Devant une idée si brillante, l'on peut toutefois bien légitimement se demander, pourquoi cette auto ingénieuse et redoutable concurrente dans ce marché négligé en resta au stade du prototype. Les réponses tiennent probablement en deux explications. D'une part, peut-être le coût de production eût-il été trop élevé, étant donné la modestie du prix de vente prévu ? C'est l'une des possibilités. Mais gageons que la raison principale, tient plutôt dans la stratégie même de Renault, que Gilles Guérithault mit en relief dans cet article : la naissance, en janvier 1972, de la Renault 5. Celle que les réclames d'époque présentaient comme Supercar, avec sa carrosserie moderne, ses teintes flashies et ses pratiques hayon et boucliers indéformables, rencontra d'emblée un succès incroyable.

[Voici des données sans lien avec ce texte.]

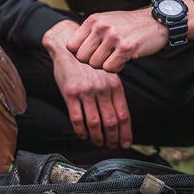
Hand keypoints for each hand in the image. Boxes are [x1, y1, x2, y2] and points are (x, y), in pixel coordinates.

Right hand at [43, 20, 131, 147]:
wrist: (68, 47)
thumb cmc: (88, 63)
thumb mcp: (107, 72)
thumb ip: (114, 91)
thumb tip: (121, 117)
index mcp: (114, 84)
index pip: (123, 114)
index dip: (126, 132)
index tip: (125, 142)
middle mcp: (102, 88)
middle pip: (111, 121)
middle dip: (112, 138)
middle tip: (111, 145)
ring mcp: (86, 91)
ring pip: (94, 123)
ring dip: (97, 137)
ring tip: (98, 142)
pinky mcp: (70, 93)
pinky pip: (77, 118)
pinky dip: (81, 131)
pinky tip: (83, 135)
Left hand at [65, 8, 167, 72]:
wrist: (155, 22)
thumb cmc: (127, 25)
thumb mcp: (105, 22)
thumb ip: (89, 33)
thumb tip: (72, 50)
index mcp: (93, 20)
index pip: (71, 45)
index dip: (80, 54)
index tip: (91, 54)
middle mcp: (101, 26)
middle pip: (82, 57)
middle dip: (92, 62)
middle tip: (105, 58)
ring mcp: (113, 36)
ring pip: (96, 64)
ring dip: (105, 65)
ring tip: (115, 57)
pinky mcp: (126, 47)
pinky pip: (110, 68)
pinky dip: (116, 68)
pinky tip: (123, 60)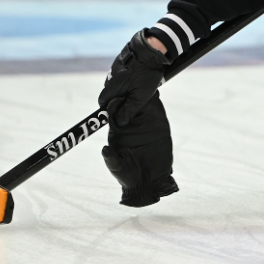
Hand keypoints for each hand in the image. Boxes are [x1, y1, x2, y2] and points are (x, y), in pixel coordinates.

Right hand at [98, 30, 169, 127]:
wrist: (151, 50)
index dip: (111, 107)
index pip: (103, 102)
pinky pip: (122, 73)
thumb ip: (128, 110)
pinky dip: (128, 77)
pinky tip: (139, 76)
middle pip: (110, 93)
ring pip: (116, 83)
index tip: (122, 108)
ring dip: (125, 87)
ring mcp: (115, 67)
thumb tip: (119, 122)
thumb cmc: (146, 74)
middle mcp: (110, 76)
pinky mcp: (122, 60)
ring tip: (139, 85)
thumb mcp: (140, 97)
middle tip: (134, 97)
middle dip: (119, 97)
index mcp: (111, 87)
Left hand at [102, 92, 178, 206]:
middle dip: (129, 92)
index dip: (114, 104)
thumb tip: (105, 150)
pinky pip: (155, 110)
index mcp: (117, 131)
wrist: (149, 182)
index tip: (116, 99)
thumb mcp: (118, 168)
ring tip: (145, 84)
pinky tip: (155, 92)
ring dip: (143, 94)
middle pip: (128, 102)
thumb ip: (111, 159)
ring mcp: (144, 123)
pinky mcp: (158, 126)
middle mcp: (130, 124)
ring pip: (142, 103)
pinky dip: (154, 100)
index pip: (114, 112)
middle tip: (131, 82)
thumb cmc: (128, 176)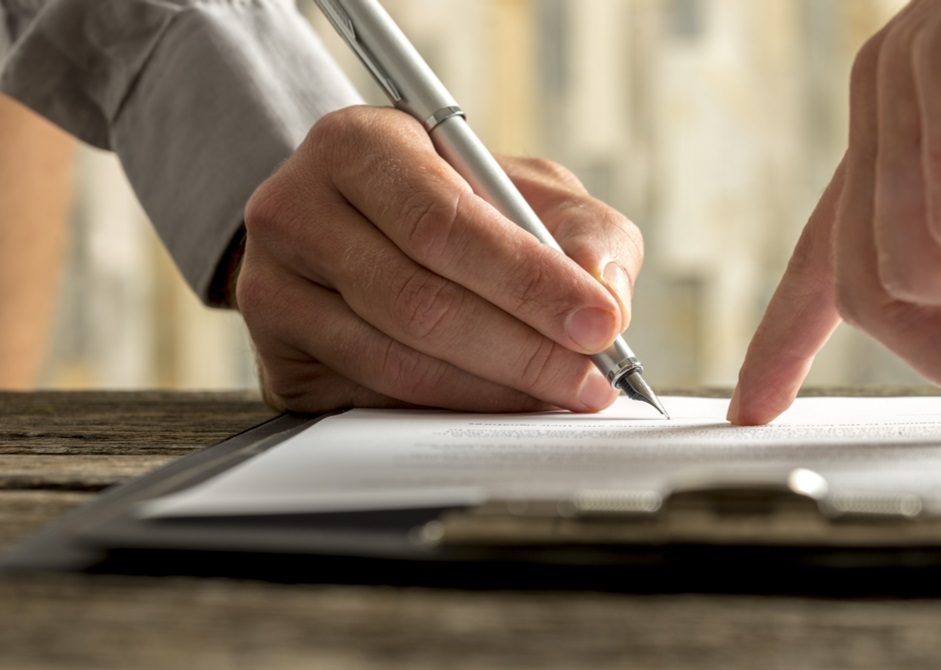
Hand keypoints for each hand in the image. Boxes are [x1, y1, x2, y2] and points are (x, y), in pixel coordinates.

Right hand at [236, 106, 641, 412]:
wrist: (358, 228)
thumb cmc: (455, 204)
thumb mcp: (525, 189)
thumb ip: (581, 230)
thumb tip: (605, 296)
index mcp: (357, 145)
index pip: (443, 222)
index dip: (527, 280)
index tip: (600, 323)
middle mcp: (296, 211)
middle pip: (417, 300)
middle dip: (522, 350)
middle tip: (590, 380)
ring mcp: (273, 291)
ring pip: (394, 362)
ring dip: (491, 390)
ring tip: (558, 395)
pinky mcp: (277, 359)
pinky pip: (372, 401)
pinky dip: (448, 410)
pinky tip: (499, 405)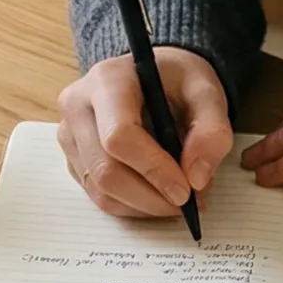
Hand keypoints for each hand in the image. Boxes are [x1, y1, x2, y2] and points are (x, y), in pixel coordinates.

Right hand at [57, 47, 232, 217]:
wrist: (154, 77)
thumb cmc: (177, 80)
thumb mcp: (207, 92)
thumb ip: (211, 130)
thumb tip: (196, 177)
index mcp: (107, 81)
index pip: (119, 135)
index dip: (153, 169)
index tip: (185, 190)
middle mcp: (78, 106)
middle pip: (105, 169)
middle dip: (150, 196)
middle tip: (188, 203)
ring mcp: (70, 134)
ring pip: (100, 189)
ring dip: (144, 205)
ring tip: (177, 197)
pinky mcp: (73, 158)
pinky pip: (98, 195)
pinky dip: (132, 205)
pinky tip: (157, 193)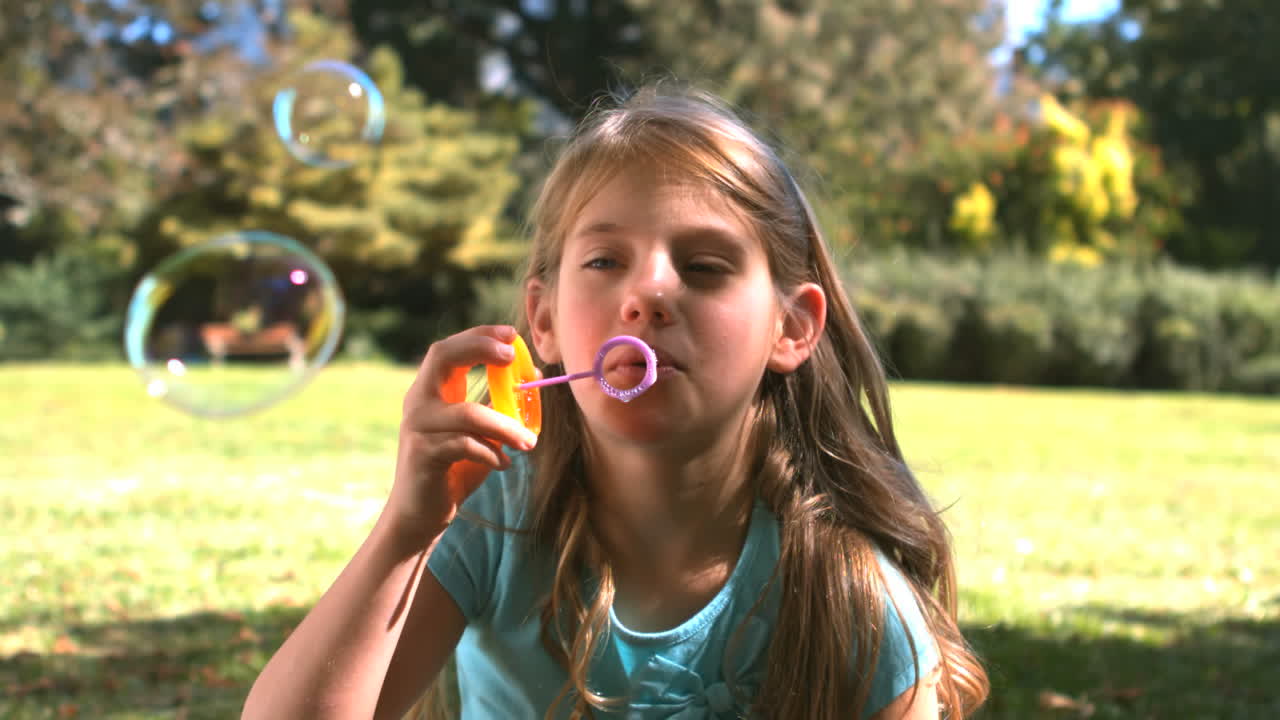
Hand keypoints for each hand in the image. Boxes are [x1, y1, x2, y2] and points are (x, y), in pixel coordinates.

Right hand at [388, 325, 538, 540]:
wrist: (420, 514)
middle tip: (512, 357)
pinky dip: (491, 454)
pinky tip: (503, 465)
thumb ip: (499, 408)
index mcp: (432, 392)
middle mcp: (419, 402)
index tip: (510, 335)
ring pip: (468, 413)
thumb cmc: (454, 470)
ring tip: (528, 442)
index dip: (478, 337)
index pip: (449, 349)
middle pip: (443, 357)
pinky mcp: (422, 454)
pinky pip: (465, 445)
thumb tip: (534, 376)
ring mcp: (417, 427)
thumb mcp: (481, 434)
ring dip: (505, 427)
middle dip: (479, 349)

Produit mode qu'elle était, elle se permettait même de s'afficher plus chère que ses concurrentes, et de se vendre mieux qu'elles malgré tout, tout en réutilisant nombre d'éléments éprouvés (et amortis !) auparavant sur le R4 ou même les Dauphine et R6. Elle était donc fort rentable...

    Alors, pourquoi risquer le lancement d'une R2 qui lui ferait peut-être même concurrence, surtout à la version R5L de 4CV ? C'est sans doute pourquoi l'on attendit son remplacement, pour fondre en un modèle, l'héritage de la R5 et de celle qui aurait pu devenir la R2.